AIM OF THE TASK
Among the entries below, only the lines starting at the one with "M 161,2463 L" and ending at the one with "M 529,1869 L 711,1805", both included, are to be printed exactly.

>>

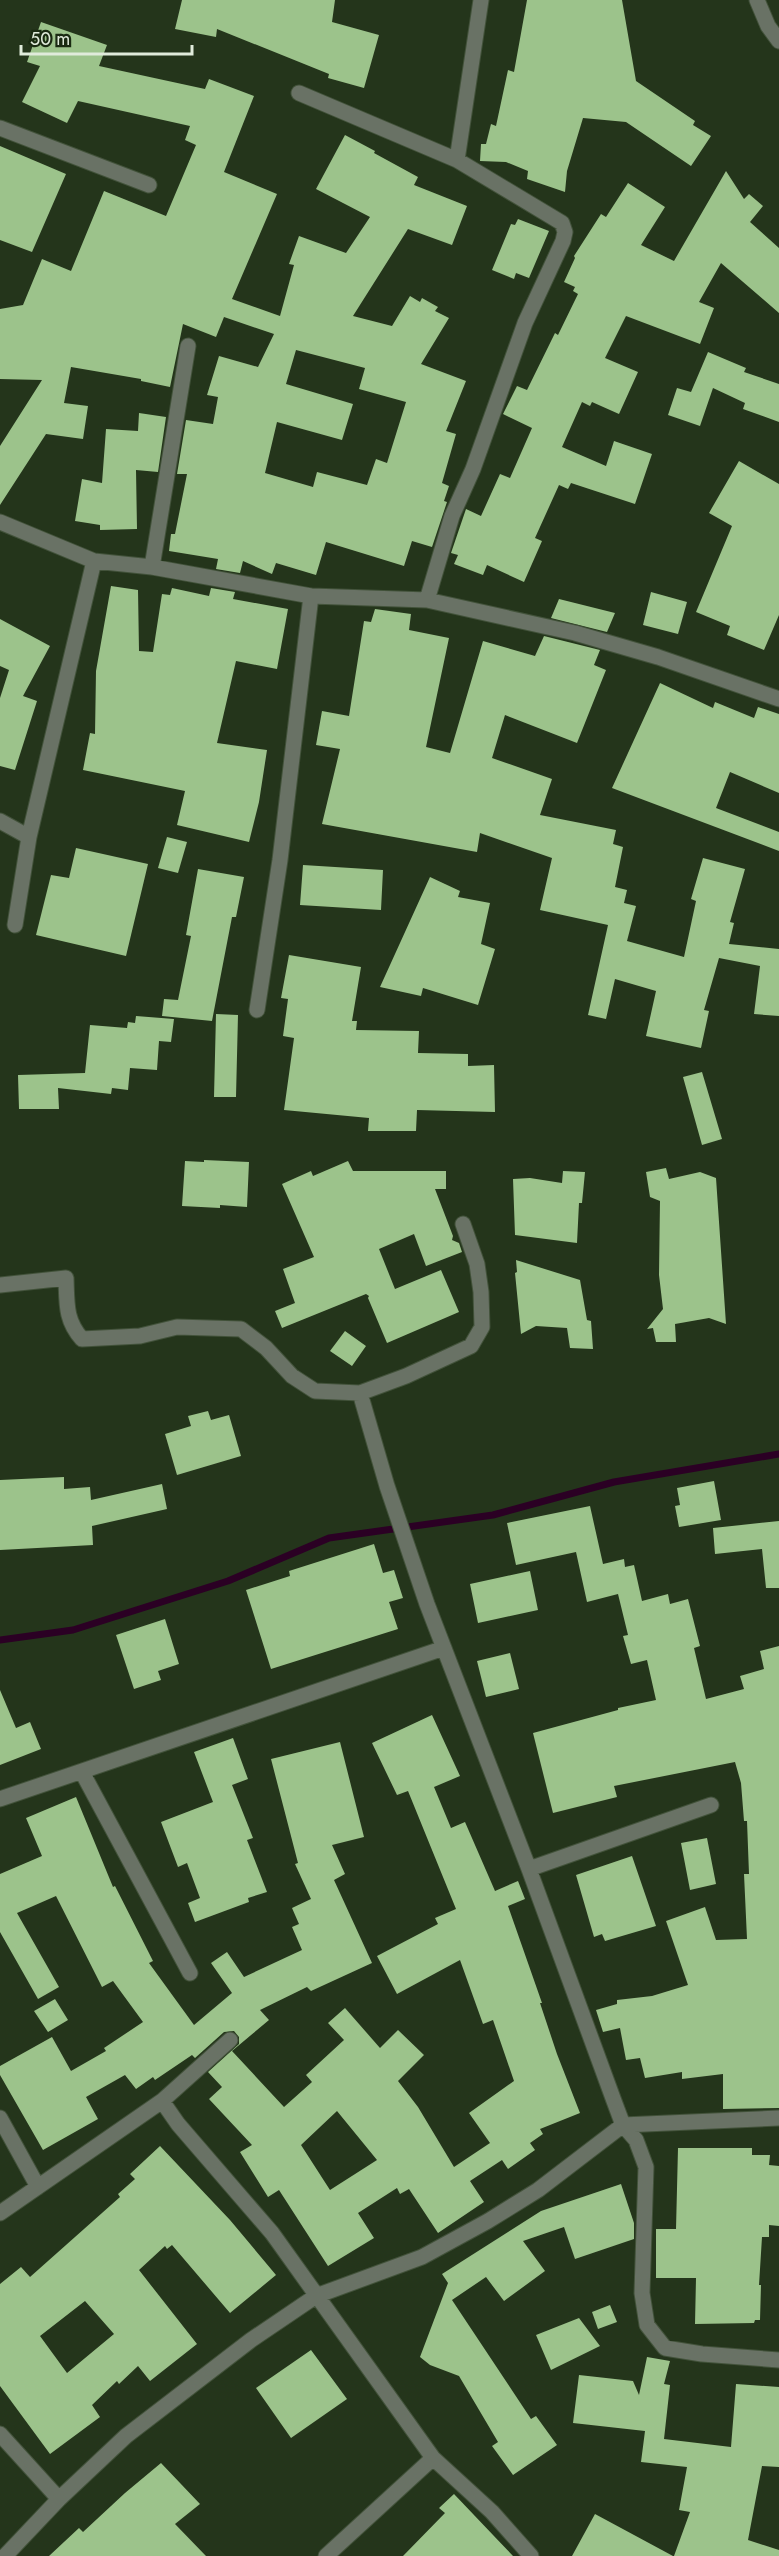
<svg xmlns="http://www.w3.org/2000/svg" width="779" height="2556" font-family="Jost,sans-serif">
	<rect width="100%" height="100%" fill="#24351b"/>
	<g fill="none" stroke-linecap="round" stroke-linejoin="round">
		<path stroke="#2b0024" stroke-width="7" d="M 0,1640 L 73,1630 L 228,1581 L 329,1538 L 493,1515 L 614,1482 L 779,1454"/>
	</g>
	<path fill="#9cc38b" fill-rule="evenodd" d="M 182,0 L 335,0 L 332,22 L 379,35 L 364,88 L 328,78 L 329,74 L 217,29 L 216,37 L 175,29 Z
		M 527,0 L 622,0 L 636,81 L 695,121 L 693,125 L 711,136 L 691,166 L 626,122 L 583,118 L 567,171 L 565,192 L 527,179 L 528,171 L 506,162 L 480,161 L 481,144 L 486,144 L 491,124 L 496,126 L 508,70 L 514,72 Z
		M 41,22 L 107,45 L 99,66 L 205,89 L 209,79 L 254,96 L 224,172 L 277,194 L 232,299 L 280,316 L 294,265 L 289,264 L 299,236 L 346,253 L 370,217 L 316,189 L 345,135 L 375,151 L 374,153 L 418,177 L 414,185 L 467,206 L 452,245 L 408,229 L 353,316 L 392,326 L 410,296 L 420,302 L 422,298 L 438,307 L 435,311 L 449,318 L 421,364 L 466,381 L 446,431 L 456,434 L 442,483 L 449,486 L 444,501 L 447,502 L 432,547 L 412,541 L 404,566 L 326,542 L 316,575 L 276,563 L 272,574 L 243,561 L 240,573 L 216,569 L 218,559 L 169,551 L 171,534 L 175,534 L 187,474 L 177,474 L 186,420 L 213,424 L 218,397 L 207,395 L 219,356 L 258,367 L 274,334 L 224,317 L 216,337 L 183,324 L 170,387 L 141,381 L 141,379 L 71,367 L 64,403 L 88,406 L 83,439 L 46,434 L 0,505 L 0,446 L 42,380 L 0,379 L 0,309 L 23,305 L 42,259 L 71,271 L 104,191 L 166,216 L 196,145 L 185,140 L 190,126 L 78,101 L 67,123 L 22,102 L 40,66 L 27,62 ZM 296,350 L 365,368 L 359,389 L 406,402 L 387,463 L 376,459 L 367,485 L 317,472 L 313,487 L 265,473 L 277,422 L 342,440 L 353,404 L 286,384 Z
		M 0,146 L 66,174 L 32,252 L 0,240 Z
		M 726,171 L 744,199 L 749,194 L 763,206 L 750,222 L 779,248 L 779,313 L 721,263 L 699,302 L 714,308 L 700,344 L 626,316 L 605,358 L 638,372 L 619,414 L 592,402 L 590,406 L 582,402 L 562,447 L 606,466 L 614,441 L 652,454 L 635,504 L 571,483 L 568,489 L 559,485 L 535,538 L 542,541 L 524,582 L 487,565 L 483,575 L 454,564 L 458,555 L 451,553 L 466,509 L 481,516 L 500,474 L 510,478 L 532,428 L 503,414 L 517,386 L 527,390 L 555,333 L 558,335 L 578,294 L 573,291 L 575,287 L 564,282 L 575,258 L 574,256 L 601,214 L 606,217 L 628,183 L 665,207 L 641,245 L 674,261 Z
		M 518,219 L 549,231 L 529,278 L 516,273 L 514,279 L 492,270 L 511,224 L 515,225 Z
		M 708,352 L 746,368 L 744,372 L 779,384 L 779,422 L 743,409 L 745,403 L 713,388 L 700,426 L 668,415 L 677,388 L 691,392 Z
		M 139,413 L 166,417 L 158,472 L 136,470 L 137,529 L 100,530 L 100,525 L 75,521 L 82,479 L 102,483 L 106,429 L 138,431 Z
		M 739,461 L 779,484 L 779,615 L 764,650 L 727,635 L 730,626 L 696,612 L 732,526 L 709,513 Z
		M 111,586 L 138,590 L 139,651 L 153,652 L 162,594 L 170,595 L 172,588 L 209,596 L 211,588 L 235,592 L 233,599 L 288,609 L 277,669 L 236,661 L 217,743 L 267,750 L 259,802 L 249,842 L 177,825 L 185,791 L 83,770 L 90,733 L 95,734 L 96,671 Z
		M 651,592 L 687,602 L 678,634 L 643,625 Z
		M 559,599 L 615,613 L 607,632 L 551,618 Z
		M 375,609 L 411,614 L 409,630 L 449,638 L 426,747 L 450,753 L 483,641 L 535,656 L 544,636 L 600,650 L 594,665 L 606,670 L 577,743 L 505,715 L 492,758 L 552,779 L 540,815 L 616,830 L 613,844 L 623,847 L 615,887 L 627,890 L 624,903 L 636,906 L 627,941 L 684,957 L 696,901 L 691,899 L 703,858 L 745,869 L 730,922 L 734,923 L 729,944 L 779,949 L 779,1016 L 754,1014 L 760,966 L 719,958 L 704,1010 L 709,1011 L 701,1048 L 646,1036 L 656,991 L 615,979 L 606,1019 L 588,1015 L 608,925 L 540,910 L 552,858 L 480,833 L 477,852 L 322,824 L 340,749 L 316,745 L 322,711 L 349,716 L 364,621 L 371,622 Z
		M 0,619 L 50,646 L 23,696 L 37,701 L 15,770 L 0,766 L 0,698 L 9,670 L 0,666 Z
		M 660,683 L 713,708 L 715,702 L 754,718 L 758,707 L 779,714 L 779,793 L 730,772 L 716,808 L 779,832 L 779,851 L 612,788 Z
		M 167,837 L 187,842 L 178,873 L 158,868 Z
		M 76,848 L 148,864 L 126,956 L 36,935 L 51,875 L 69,878 Z
		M 303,865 L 383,870 L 381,910 L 300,905 Z
		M 198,869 L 244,877 L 236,917 L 232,917 L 212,1021 L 162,1016 L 164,999 L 178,1000 L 191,936 L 186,935 Z
		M 430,877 L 460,891 L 458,897 L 490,903 L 481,944 L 495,949 L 478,1005 L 423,988 L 421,996 L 380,987 Z
		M 289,955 L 361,967 L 352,1021 L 357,1021 L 356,1030 L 419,1031 L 418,1053 L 468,1054 L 468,1066 L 494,1065 L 495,1112 L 417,1110 L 416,1131 L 368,1131 L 369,1118 L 284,1110 L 294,1038 L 283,1036 L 288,999 L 281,998 Z
		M 216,1014 L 238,1015 L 236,1097 L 214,1097 Z
		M 136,1016 L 174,1019 L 171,1042 L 159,1041 L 157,1070 L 130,1068 L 128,1090 L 112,1088 L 111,1094 L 58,1088 L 59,1109 L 19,1109 L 18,1075 L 85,1073 L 90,1025 L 127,1028 L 128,1022 L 135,1023 Z
		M 702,1072 L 722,1139 L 702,1145 L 683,1077 Z
		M 204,1160 L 249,1162 L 247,1207 L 220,1205 L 220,1208 L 182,1206 L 185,1161 L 204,1162 Z
		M 348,1161 L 353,1171 L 446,1171 L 446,1189 L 435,1189 L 453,1236 L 452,1240 L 459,1243 L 462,1252 L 426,1266 L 414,1234 L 379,1249 L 395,1289 L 441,1270 L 459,1312 L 387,1343 L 368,1298 L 369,1296 L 366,1294 L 282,1328 L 275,1311 L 295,1303 L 283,1269 L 314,1257 L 282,1184 L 311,1171 L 313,1176 Z
		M 666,1168 L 669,1179 L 700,1172 L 716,1178 L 726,1324 L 709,1318 L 675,1324 L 676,1342 L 656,1342 L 653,1328 L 647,1329 L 663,1309 L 659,1275 L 660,1201 L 650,1197 L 646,1172 Z
		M 563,1171 L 585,1172 L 582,1203 L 579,1203 L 577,1243 L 515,1235 L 513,1179 L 530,1178 L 562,1183 Z
		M 516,1260 L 580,1280 L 587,1320 L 591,1321 L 593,1349 L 570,1348 L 567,1328 L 536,1326 L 521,1334 L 515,1273 L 517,1272 Z
		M 345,1331 L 366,1346 L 352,1366 L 330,1351 Z
		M 208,1411 L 211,1420 L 229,1415 L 241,1456 L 177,1475 L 165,1434 L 191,1426 L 188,1416 Z
		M 64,1477 L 64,1489 L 90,1487 L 91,1500 L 162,1484 L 167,1509 L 92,1526 L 93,1545 L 0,1550 L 0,1480 Z
		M 714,1481 L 721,1520 L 679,1527 L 675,1506 L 680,1505 L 677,1488 Z
		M 590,1506 L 603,1564 L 624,1559 L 625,1567 L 634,1565 L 642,1601 L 668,1594 L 670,1604 L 688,1599 L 700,1646 L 694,1648 L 706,1699 L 744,1689 L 740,1676 L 764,1669 L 760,1651 L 779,1646 L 779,2108 L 723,2109 L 723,2074 L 682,2079 L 682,2072 L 645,2078 L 640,2058 L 626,2060 L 620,2028 L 603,2032 L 596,2010 L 617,2004 L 617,2000 L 652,1996 L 688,1985 L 666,1921 L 705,1907 L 716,1940 L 747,1939 L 744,1874 L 749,1874 L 747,1821 L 744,1821 L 741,1783 L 735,1762 L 614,1786 L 617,1797 L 553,1813 L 533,1733 L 618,1710 L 618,1708 L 656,1700 L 647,1660 L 631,1664 L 623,1636 L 628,1635 L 618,1594 L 587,1602 L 576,1552 L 516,1565 L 507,1523 Z
		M 779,1521 L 779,1588 L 766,1588 L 762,1549 L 715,1554 L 713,1528 Z
		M 374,1544 L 383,1573 L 394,1570 L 403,1598 L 389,1602 L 398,1629 L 271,1669 L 246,1590 L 290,1576 L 289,1571 Z
		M 530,1571 L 538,1610 L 478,1623 L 470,1584 Z
		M 165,1619 L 179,1664 L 158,1671 L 161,1680 L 134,1689 L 116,1635 Z
		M 510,1653 L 519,1689 L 486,1697 L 477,1661 Z
		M 0,1690 L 16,1728 L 30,1722 L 41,1749 L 0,1765 Z
		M 432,1715 L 460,1776 L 434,1787 L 451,1828 L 465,1822 L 495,1891 L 518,1881 L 525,1899 L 508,1906 L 542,2003 L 540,2003 L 557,2054 L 580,2113 L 540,2129 L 543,2134 L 530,2143 L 535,2150 L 508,2169 L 502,2160 L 470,2181 L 484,2202 L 438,2233 L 409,2189 L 400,2194 L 397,2188 L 358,2213 L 374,2238 L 328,2266 L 279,2190 L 268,2197 L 240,2152 L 252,2145 L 209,2099 L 222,2087 L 208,2072 L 239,2044 L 239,2037 L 234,2031 L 224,2032 L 195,2058 L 192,2055 L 155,2080 L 153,2077 L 136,2089 L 125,2075 L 86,2097 L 98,2119 L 43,2150 L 0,2075 L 0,2066 L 52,2037 L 71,2071 L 106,2051 L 104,2048 L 143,2022 L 113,1981 L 102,1987 L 56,1896 L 17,1913 L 59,1987 L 38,1999 L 0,1932 L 0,1874 L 42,1856 L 26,1818 L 76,1797 L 113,1887 L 115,1886 L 153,1961 L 149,1963 L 194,2025 L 232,1993 L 211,1963 L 227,1952 L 244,1977 L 302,1950 L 292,1927 L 299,1924 L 292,1908 L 311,1899 L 295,1864 L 298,1863 L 271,1759 L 340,1742 L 364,1837 L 332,1845 L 345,1874 L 334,1880 L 372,1963 L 311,1991 L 307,1987 L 260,2010 L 269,2020 L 232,2051 L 284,2107 L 312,2082 L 306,2075 L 344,2040 L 328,2023 L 345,2008 L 380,2048 L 398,2030 L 424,2055 L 398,2081 L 418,2107 L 454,2167 L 490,2143 L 469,2113 L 514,2081 L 493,2020 L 483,2024 L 460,1960 L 397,1994 L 377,1956 L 438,1924 L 435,1918 L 456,1909 L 408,1791 L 397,1795 L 372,1743 ZM 337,2111 L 377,2160 L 330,2190 L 301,2145 Z
		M 233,1738 L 248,1779 L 232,1785 L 253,1838 L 247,1840 L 267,1892 L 248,1898 L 249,1902 L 195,1922 L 188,1903 L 200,1898 L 187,1863 L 178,1867 L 161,1822 L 213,1802 L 194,1752 Z
		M 707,1838 L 716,1884 L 690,1890 L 681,1843 Z
		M 632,1856 L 656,1926 L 605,1941 L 602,1934 L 594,1937 L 576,1875 Z
		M 55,1999 L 68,2020 L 48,2032 L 34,2011 Z
		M 160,2146 L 230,2220 L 276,2275 L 230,2313 L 172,2245 L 167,2249 L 165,2246 L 139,2270 L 197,2344 L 150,2381 L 138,2366 L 119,2384 L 117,2381 L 92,2405 L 100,2417 L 50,2454 L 0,2386 L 0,2284 L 21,2267 L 30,2277 L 120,2197 L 118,2194 L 135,2179 L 130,2174 ZM 85,2301 L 114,2334 L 67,2373 L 40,2336 Z
		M 678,2148 L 752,2148 L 752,2155 L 770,2155 L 769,2165 L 779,2166 L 779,2226 L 769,2225 L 769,2237 L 762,2237 L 759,2285 L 761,2285 L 760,2320 L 755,2320 L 754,2323 L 695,2324 L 696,2278 L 656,2278 L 656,2229 L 676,2229 Z
		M 621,2184 L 634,2223 L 634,2239 L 575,2259 L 564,2227 L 523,2241 L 545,2271 L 504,2301 L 486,2277 L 452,2300 L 531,2419 L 536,2416 L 557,2445 L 513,2475 L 492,2446 L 498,2442 L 459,2376 L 430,2365 L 420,2357 L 448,2283 L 442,2274 L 541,2211 Z
		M 610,2305 L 617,2322 L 598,2329 L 592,2312 Z
		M 579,2318 L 600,2346 L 551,2370 L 536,2335 Z
		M 311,2350 L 347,2399 L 291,2438 L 256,2388 Z
		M 647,2357 L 670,2361 L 664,2384 L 670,2385 L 664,2439 L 731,2447 L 736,2384 L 779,2387 L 779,2467 L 762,2466 L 748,2540 L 779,2550 L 779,2556 L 674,2556 L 690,2512 L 679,2510 L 687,2467 L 641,2462 L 645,2431 L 573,2423 L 579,2375 L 633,2381 L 639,2395 Z
		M 161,2463 L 200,2504 L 175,2524 L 206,2556 L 49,2556 L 79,2528 L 83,2532 L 125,2493 Z
		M 454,2494 L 513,2556 L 403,2556 L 445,2513 L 439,2508 Z
		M 595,2514 L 673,2556 L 572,2556 Z"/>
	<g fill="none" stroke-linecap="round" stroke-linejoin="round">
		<defs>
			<path id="street" d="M 757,0 L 768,26 L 779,41
				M 299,93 L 457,160 L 562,223 L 565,232 L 563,241 L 525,323 L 473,469 L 452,516 L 427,600
				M 0,128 L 149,185
				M 457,160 L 481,0
				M 0,522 L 94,561 L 152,567 L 311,596 L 427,600 L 575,633 L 658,657 L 779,699
				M 152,567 L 188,346
				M 0,821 L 29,837
				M 15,925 L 29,837 L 94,561
				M 257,1010 L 280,860 L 311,596
				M 0,1285 L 66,1278 C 67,1303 65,1320 82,1339 L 140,1336 L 177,1327 L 241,1329 L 266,1348 L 292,1376 L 315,1391 L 360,1393 L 406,1376 L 471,1346 L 482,1327 L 481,1292 L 477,1264 L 463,1224
				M 360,1393 L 387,1486 L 427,1604 L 529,1869 L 614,2101 L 623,2125 L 636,2140 L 646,2167 L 642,2293 L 647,2325 L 665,2348 L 702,2354 L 779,2360
				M 82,1772 L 190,1973
				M 0,1799 L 444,1648
				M 529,1869 L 711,1805
				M 162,2101 L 230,2040
				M 0,2118 L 38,2187
				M 0,2213 L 162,2101 L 178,2124 L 272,2233 L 433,2458 L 492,2512 L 531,2556
				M 0,2434 L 59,2499
				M 5,2556 L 59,2499 L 126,2436 L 251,2340 L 316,2296 L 422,2257 L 488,2221 L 538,2190 L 623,2125 L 779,2118
				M 326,2556 L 433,2458"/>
		</defs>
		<use href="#street" stroke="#42523a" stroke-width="17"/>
		<use href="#street" stroke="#697265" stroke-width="15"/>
	</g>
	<path d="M21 45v9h171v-9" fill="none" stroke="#e0ebdb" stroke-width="3"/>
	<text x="30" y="45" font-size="18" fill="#e0ebdb" stroke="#1a2b12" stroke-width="4.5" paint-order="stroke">50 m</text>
</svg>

<<

TASK RESULT
		M 161,2463 L 200,2504 L 175,2524 L 206,2556 L 49,2556 L 79,2528 L 83,2532 L 125,2493 Z
		M 454,2494 L 513,2556 L 403,2556 L 445,2513 L 439,2508 Z
		M 595,2514 L 673,2556 L 572,2556 Z"/>
	<g fill="none" stroke-linecap="round" stroke-linejoin="round">
		<defs>
			<path id="street" d="M 757,0 L 768,26 L 779,41
				M 299,93 L 457,160 L 562,223 L 565,232 L 563,241 L 525,323 L 473,469 L 452,516 L 427,600
				M 0,128 L 149,185
				M 457,160 L 481,0
				M 0,522 L 94,561 L 152,567 L 311,596 L 427,600 L 575,633 L 658,657 L 779,699
				M 152,567 L 188,346
				M 0,821 L 29,837
				M 15,925 L 29,837 L 94,561
				M 257,1010 L 280,860 L 311,596
				M 0,1285 L 66,1278 C 67,1303 65,1320 82,1339 L 140,1336 L 177,1327 L 241,1329 L 266,1348 L 292,1376 L 315,1391 L 360,1393 L 406,1376 L 471,1346 L 482,1327 L 481,1292 L 477,1264 L 463,1224
				M 360,1393 L 387,1486 L 427,1604 L 529,1869 L 614,2101 L 623,2125 L 636,2140 L 646,2167 L 642,2293 L 647,2325 L 665,2348 L 702,2354 L 779,2360
				M 82,1772 L 190,1973
				M 0,1799 L 444,1648
				M 529,1869 L 711,1805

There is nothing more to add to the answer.